------ Belge bölümü ------
Hikayelerindeki insan çözümlemelerini, derinden kavrayışları bu yazılarda da buluruz: “Delhi sokaklarında derviş olma yolunda bir Amerikalı gördüm. Biliyorsunuz orada iki tekerlekli insan koşulu arabalar var. Bir Amerikalı delikanlı bunlardan birinin dokunulmaz parya sürücüsünü âlâyı Vâlâ ile arabaya oturtmuş, kendi de sürücünün yerine arabaya at olmuş koşturuyordu. Bunca yüzyıllık sömürünün vicdan azabını, şimdi Delhi’nin en işlek caddesinde kendini bu gösterişli ve geçici alçaltısı ile telafi etmek ister gibi. Ama yine de o Amerikalı delikanlıyı sevdim. İnsanın zaman zaman kendini küçültmeye alıştırması gerek.”
------ Seçilmiş malzeme ------
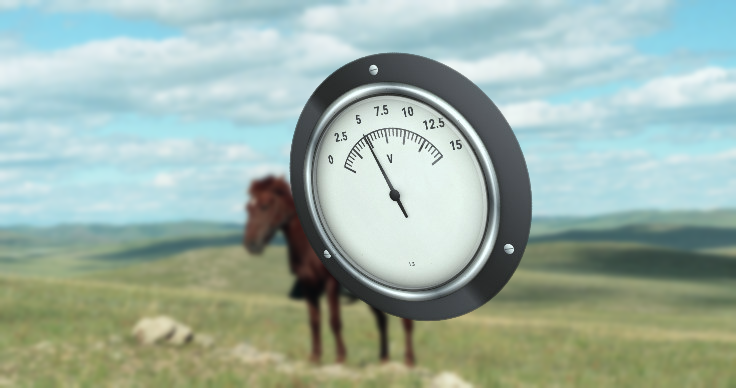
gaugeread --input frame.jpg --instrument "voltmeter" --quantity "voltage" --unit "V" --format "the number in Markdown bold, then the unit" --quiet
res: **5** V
------
------ Seçilmiş malzeme ------
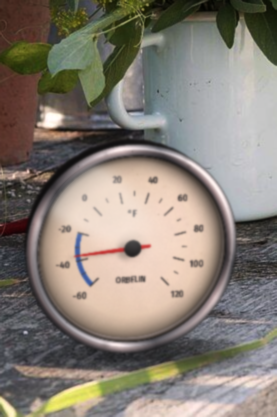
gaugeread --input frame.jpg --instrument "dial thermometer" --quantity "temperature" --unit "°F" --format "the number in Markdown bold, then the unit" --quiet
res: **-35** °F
------
> Yapılacaklar:
(a) Delhi'deki Amerikalı delikanlıyı anlatan bölüme göre delikanlı arabaya kimi oturtmuştu?
(b) Delhi'deki Amerikalı delikanlıyı anlatan bölümü son cümlesinden sonra devam ettirin.

> Sonuçlar:
(a) Arabanın dokunulmaz parya sürücüsünü.

(b)
Haldun Taner’in bu kitabının en önemli özelliklerinden biri de sadece Batı’ya yönelik bir rota izlememiş olmasıdır. Yazar, Batı ülkeleri içine, birinci sırada gelen Almanya, Fransa, İngiltere, İtalya yanıda Yugoslavya, Belçika, Polonya, Romanya, Çekoslovakya, İsveç gibi ülkeleri eklediği gibi Doğunun İran, Mısır, Hindistan, Rusya, İsrail gibi ülkelerini de katar. Hindistan’da Budist ve Hintli kültürün felsefesine dalar, onları en anlaşılır kelimeler ve dille önümüze serer. İsrail gezisinde, bir taraçadan baktığı Zeytin Dağı ve Kubbetü’s-Sahra, içini bir huşû duygusunun kaplamasına sebep olur.

Mısır ve Hindistan seyahatları sonrası duygularını aynı kelimelerle anlatır: “Bu Hindistan gezisi benim gözümü açtı. İyice ayıldım. Artık dünyaya bir ay önceki gözlerle bakmıyorum. Şimdi olduğumdan değişik bir insan olma umudu ve buna olanak sağlayacak bazı tohumları az da olsa içimde taşıdığım kuruntusu beni ilk defa burada yokladı.”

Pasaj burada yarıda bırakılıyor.